Lohengrin à Bastille (Srebrennikov / Soddy)

Concert sur sol n°23

Lohengrin pour grand orchestre, ça n'a pas trop pris pour moi. Ça souligne tout ce qui est encore bancal dans le Wagner de transition, ces moments un peu tradi-fades au milieu des trouvailles impensables en son temps.

Cependant j'ai été une fois de plus enchanté par les chorals de bois et l'écriture chorale. Le chœur a vraiment fait attention à ne pas crier, même si les barytons et basses sont vraiment ternes – et si la diction reflète clairement le recrutement très international…

Pour le reste, peu à dire, car j'ai surtout été frustré par l'impossibilité, depuis le second balcon de Bastille (et à peu près partout ailleurs de toute façon) de comprendre ce qui était chanté. Ce n'est pas la faute des chanteurs : j'ai déjà entendu Oostrum, Gubanova, Beczała, Koch et K. Youn dans d'autres contextes, ce sont d'excellents diseurs, zéro problème de texte avec eux – et à part Beczała, tous spécialistes de ce répertoire. Je les aime beaucoup, les timbres sont beaux (un peu fatigués hier en fin de série), mais on ne peut pas faire correctement de l'opéra dans cette salle à moins de voix exceptionnelles comme Skelton ou Vogt…

Et je me suis rendu compte pendant la représentation que je l'avais déjà entendu en 2017 (et non seulement 2003 comme je me souvenais) avec un plateau justement exceptionnel – Serafin, Schuster, Skelton, Konieczny, Siwek. Donc réentendre à aussi peu d'intervalle une œuvre que j'ai souvent entendu et jouée, dans des circonstances défavorables, j'ai eu du mal à adhérer, alors même que la soirée était de qualité. (Depuis quelques années, j'essaie d'aller plutôt voir de véritables inédits pour éviter ce syndrome.)

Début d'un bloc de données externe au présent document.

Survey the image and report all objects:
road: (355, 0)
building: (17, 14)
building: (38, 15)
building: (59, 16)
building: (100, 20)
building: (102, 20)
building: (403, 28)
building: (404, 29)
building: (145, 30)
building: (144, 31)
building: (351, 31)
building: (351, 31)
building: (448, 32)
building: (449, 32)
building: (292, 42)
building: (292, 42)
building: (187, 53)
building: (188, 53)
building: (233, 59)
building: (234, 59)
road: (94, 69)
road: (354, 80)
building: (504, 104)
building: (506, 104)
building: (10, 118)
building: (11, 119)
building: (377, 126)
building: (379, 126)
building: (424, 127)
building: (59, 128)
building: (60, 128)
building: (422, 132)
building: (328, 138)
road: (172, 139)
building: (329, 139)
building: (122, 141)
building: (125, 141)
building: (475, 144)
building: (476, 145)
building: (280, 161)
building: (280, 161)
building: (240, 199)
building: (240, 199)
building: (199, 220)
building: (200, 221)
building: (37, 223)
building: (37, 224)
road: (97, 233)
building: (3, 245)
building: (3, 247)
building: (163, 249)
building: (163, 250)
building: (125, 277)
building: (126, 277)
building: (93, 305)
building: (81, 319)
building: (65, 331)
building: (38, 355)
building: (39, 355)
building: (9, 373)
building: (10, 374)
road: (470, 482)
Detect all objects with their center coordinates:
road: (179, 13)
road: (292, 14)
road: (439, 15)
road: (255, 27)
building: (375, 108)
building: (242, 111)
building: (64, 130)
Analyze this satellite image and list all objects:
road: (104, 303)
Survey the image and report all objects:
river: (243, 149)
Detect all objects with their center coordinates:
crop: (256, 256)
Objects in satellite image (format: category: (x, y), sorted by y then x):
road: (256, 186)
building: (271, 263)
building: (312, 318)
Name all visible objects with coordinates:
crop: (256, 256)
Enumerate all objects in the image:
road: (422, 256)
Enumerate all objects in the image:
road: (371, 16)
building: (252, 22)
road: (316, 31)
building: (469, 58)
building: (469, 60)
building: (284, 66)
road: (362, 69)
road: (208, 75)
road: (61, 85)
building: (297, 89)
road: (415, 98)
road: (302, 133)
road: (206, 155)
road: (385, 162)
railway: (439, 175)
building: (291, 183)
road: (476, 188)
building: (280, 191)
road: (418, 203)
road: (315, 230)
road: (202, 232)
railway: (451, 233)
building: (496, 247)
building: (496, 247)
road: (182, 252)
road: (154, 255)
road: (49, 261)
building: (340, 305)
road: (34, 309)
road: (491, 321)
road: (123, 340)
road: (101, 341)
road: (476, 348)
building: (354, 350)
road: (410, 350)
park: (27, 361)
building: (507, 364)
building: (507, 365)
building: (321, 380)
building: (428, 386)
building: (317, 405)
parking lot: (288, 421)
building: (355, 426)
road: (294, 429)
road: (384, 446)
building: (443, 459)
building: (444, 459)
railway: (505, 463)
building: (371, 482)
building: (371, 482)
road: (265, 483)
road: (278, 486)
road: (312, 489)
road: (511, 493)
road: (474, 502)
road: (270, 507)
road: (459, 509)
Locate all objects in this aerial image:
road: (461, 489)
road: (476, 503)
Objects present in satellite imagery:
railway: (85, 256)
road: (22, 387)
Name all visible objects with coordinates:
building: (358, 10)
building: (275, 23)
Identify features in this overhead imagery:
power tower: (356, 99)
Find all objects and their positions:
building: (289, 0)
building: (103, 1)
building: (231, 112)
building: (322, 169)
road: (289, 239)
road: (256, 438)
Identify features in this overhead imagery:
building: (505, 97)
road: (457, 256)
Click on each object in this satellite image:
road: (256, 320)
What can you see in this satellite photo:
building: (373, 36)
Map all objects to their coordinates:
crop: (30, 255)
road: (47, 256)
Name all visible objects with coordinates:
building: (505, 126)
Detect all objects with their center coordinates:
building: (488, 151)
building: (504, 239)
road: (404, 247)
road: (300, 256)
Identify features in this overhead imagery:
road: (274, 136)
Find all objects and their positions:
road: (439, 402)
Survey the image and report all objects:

Rien de spécial à dire sur la mise en scène, qui raconte autre chose, mais avec un certain sens de la cohérence scénique : les doubles dansés d'Elsa sont chouettes, l'hôpital de campagne fonctionne bien. Je ne sais pas trop à quoi ça sert (l'auto-hypnose de la note de programme, je ne l'ai pas vue !), mais on peut se concentrer sur l'action et la musique sans trop de parasites.

Carmen renouvelée (mais décapitée)

Concert sur sol n°22.

Il est très rare que je me rende voir et revoir des tubes, d'autant plus d'œuvres qui ne sont pas les plus proches de ma sensibilité – Carmen est un incommensurable chef-d'œuvre, un monument de finesses musicales, d'invention permanente, de puissance évocatrice, sur un sujet vraiment original ; mais pour l'avoir entendu trop jeune (grande section…) dans des conditions peu favorables, je peine à l'entendre sans le filtre un peu négatif de l'espagnolade vulgaire (et des pubes pour détergents).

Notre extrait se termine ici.